*** Extrait du texte

Le retour des salopes

Le centre d’IVG de l’hôpital Tenon, à Paris, pourrait bientôt rouvrir. Une première victoire pour le collectif qui se bat depuis sa fermeture il y a 18 mois.

Noëlle Guillon  • 27 janvier 2011 abonné·es
Le retour des salopes
© Photo : MULLER / AFP

Elles se réunissent dans une maison associative du XXe arrondissement de Paris. Elles sont jeunes : étudiantes, militantes de partis ou simples habitantes du quartier. Ou moins jeunes : certaines sont dans la lutte pour le droit à l’avortement depuis les années 1970. L’une d’elles était signataire du Manifeste des 343 salopes. Depuis sep­tembre 2009, elles forment un mouvement unitaire pour exiger la remise en route du centre d’interruption volontaire de grossesse (CIVG) de l’hôpital Tenon, situé dans l’arrondissement. Elles viennent d’enregistrer leur première victoire : il est question d’une réouverture…

« En juillet 2009, le centre a fermé sans même que les médecins du quartier soient informés. Les femmes qui se présentaient ne trouvaient qu’un mot sur la porte , raconte Jeanine Leroux, membre du collectif. Nous avions une association défendant le droit des femmes dans le XXe, nous avons décidé de porter cette lutte en créant un collectif. » C’est une infirmière scolaire, Christine, qui a donné l’alerte. « J’envoyais environ une jeune fille par mois dans ce centre. Lorsque j’ai appelé en septembre 2009 pour préparer le travail à mener en commun, notamment en matière d’information sur la contraception, on m’a simplement signifié la fermeture du centre… Une catastrophe, car les jeunes du quartier, très défavorisés, sont peu informés sur la sexualité et la contraception. Les avortements se faisaient le plus souvent en catimini, sur les heures de cours. Le facteur de proximité entre chez eux et ce centre était crucial. »

******
*** Données à examiner

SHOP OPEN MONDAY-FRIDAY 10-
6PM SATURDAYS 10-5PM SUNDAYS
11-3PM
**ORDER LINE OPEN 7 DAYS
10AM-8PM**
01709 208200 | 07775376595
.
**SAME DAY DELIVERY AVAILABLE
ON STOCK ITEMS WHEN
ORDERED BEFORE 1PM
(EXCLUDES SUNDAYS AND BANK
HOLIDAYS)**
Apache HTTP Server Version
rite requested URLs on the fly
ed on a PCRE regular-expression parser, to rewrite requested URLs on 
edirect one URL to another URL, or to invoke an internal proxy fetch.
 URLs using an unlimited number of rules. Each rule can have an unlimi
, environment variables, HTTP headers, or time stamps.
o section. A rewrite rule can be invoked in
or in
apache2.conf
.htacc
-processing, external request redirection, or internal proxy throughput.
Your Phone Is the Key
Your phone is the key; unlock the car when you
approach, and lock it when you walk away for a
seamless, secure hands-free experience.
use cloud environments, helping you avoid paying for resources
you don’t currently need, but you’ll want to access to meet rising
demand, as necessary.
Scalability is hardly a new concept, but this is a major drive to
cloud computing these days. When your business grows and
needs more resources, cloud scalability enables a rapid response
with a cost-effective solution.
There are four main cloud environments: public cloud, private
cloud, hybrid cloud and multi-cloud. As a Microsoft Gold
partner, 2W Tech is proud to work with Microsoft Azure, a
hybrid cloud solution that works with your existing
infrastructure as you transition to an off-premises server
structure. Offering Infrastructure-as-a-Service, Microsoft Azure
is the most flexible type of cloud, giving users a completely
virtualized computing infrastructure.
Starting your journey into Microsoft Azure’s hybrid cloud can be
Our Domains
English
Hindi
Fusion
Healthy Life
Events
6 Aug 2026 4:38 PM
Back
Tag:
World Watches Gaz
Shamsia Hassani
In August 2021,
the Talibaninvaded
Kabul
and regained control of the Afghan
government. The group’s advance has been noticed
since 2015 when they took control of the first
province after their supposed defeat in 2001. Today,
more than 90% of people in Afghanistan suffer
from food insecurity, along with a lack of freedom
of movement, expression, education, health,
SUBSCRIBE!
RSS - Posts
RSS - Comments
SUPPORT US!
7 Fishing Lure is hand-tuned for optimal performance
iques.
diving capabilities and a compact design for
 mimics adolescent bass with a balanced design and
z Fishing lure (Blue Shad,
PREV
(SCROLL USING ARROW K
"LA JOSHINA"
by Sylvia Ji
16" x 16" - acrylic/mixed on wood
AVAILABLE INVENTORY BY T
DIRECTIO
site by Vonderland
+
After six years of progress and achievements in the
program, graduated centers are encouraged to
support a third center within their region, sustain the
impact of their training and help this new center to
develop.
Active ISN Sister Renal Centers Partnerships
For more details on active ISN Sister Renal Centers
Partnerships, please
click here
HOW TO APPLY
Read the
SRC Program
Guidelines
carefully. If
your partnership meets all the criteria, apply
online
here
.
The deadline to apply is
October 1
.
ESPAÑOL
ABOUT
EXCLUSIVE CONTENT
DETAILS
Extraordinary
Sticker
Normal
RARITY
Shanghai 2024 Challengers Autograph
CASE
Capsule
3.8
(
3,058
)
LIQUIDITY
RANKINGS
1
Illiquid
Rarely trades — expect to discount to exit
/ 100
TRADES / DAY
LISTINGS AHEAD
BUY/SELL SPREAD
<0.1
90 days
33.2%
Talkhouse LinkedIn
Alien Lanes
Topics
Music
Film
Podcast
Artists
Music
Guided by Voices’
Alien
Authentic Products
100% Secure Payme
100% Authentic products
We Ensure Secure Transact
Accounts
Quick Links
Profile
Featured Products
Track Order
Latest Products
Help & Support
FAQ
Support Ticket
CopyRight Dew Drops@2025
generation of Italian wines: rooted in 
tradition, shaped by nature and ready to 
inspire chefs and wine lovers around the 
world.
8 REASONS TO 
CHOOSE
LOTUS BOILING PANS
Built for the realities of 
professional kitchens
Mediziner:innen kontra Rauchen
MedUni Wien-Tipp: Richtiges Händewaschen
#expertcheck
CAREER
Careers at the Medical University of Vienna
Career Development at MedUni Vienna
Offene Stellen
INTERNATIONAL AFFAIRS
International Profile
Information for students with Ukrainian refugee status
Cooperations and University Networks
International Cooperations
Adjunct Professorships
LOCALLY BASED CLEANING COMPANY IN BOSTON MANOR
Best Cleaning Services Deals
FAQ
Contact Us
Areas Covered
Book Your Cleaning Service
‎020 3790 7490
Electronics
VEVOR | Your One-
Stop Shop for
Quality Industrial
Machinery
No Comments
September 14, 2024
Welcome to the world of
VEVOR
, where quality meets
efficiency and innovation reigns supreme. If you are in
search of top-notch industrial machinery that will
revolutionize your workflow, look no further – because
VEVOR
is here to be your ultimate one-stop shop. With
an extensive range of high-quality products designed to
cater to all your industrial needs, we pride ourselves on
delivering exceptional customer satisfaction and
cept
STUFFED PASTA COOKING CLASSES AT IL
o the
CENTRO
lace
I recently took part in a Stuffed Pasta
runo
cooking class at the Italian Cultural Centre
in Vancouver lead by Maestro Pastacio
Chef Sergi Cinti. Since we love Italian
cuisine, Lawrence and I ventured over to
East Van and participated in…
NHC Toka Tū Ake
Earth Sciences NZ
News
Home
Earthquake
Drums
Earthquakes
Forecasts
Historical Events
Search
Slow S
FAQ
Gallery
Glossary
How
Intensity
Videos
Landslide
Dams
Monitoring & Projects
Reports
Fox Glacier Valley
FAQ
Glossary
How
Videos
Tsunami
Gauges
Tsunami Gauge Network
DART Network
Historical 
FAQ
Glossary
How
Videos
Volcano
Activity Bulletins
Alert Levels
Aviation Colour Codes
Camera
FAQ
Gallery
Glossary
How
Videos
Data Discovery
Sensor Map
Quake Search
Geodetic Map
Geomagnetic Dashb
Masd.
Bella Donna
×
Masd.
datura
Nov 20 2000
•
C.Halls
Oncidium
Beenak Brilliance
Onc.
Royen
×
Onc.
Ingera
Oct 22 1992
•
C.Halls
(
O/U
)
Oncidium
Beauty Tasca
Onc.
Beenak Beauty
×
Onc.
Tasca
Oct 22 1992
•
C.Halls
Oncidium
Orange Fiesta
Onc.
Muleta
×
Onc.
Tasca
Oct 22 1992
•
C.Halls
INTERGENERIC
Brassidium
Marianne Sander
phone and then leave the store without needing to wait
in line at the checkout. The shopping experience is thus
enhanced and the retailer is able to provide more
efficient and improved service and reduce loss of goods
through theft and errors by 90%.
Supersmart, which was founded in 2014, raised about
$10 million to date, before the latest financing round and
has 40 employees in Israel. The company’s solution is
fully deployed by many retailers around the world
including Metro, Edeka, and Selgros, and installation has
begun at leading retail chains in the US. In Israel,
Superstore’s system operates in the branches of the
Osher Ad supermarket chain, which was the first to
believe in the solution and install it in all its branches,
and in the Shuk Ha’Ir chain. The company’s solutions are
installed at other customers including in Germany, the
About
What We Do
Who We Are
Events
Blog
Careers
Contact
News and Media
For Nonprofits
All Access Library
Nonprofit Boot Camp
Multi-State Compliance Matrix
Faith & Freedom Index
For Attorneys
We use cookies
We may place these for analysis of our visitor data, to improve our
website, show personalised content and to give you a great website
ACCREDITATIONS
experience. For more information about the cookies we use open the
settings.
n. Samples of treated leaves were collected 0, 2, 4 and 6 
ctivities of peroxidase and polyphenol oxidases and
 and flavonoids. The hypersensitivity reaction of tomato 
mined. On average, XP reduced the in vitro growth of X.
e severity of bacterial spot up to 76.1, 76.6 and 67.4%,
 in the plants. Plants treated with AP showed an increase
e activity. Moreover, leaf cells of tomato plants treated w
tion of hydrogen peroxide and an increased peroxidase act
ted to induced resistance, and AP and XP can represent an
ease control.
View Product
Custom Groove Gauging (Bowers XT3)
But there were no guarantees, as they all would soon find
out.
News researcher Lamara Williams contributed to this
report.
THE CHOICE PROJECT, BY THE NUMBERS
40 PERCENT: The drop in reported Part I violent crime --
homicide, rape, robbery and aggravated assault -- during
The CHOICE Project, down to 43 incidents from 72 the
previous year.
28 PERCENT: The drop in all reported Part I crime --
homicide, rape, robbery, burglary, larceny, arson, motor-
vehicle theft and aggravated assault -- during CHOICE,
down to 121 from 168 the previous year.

******

* **Exploiter les informations**:
a – Répondez à ces questions sur l'extrait :
(i) Depuis quand les femmes du collectif forment-elles un mouvement unitaire ?
(ii) Selon Jeanine Leroux, à quelle date le centre a-t-il fermé ?
(iii) Quelle profession exerce Christine ?
b – Recopiez fidèlement le passage de l'extrait qui va de « Le centre d’IVG » à « y a 18 mois. ».
Les items n'ont aucun lien avec l'extrait.

* **Réponses par item**:
a –
(i) Depuis septembre 2009.
(ii) En juillet 2009.
(iii) Elle est infirmière scolaire.

b –
Le centre d’IVG de l’hôpital Tenon, à Paris, pourrait bientôt rouvrir. Une première victoire pour le collectif qui se bat depuis sa fermeture il y a 18 mois.